Output the lines of the listing below as a numbered list, beginning at the line that contains "Which category has" and continuing through the final line of the listing. Leave out blank lines and any picture placeholders.
Top of Data provided
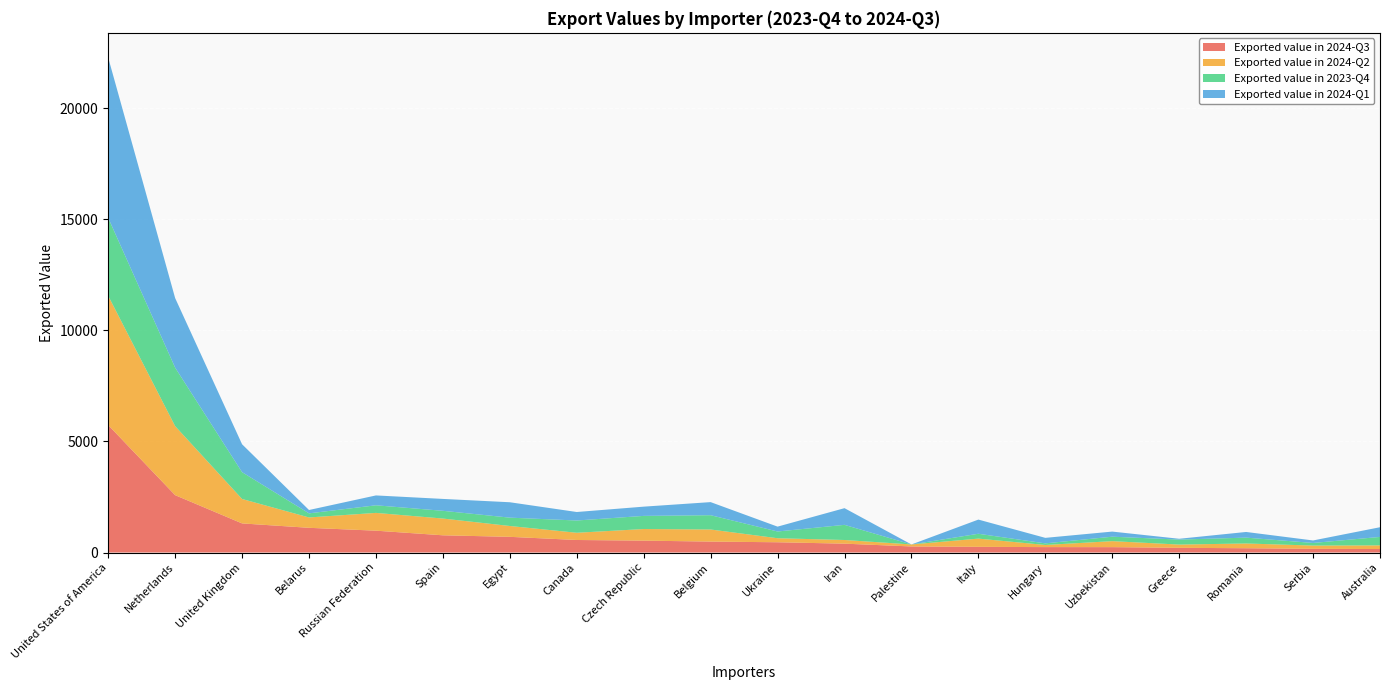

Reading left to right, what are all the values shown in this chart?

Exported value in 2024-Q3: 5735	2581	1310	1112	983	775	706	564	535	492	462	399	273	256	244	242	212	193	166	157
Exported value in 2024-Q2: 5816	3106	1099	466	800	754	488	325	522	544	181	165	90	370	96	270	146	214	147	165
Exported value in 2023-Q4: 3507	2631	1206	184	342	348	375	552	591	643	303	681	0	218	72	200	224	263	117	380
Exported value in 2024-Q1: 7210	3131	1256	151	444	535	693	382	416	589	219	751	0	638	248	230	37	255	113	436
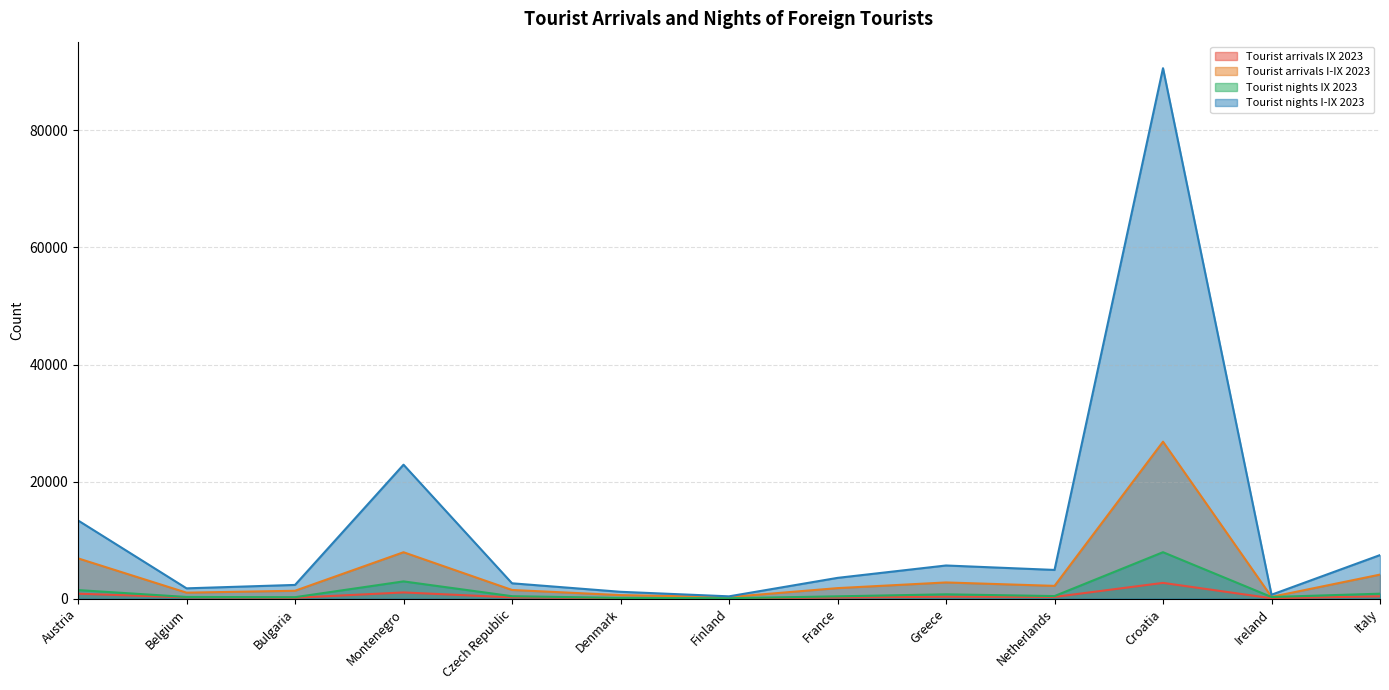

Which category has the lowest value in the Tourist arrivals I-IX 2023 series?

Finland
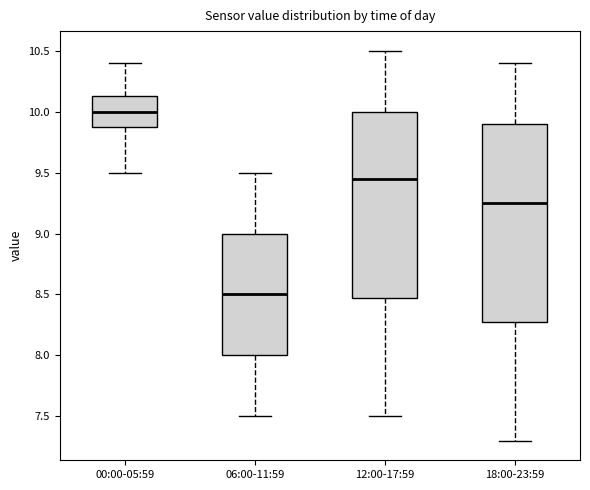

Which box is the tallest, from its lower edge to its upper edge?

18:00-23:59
Bottom of Data provided
(Problem solution)
1. Which category has the lowest value in the Tourist arrivals I-IX 2023 series?
2. Finland
3. Which box is the tallest, from its lower edge to its upper edge?
4. 18:00-23:59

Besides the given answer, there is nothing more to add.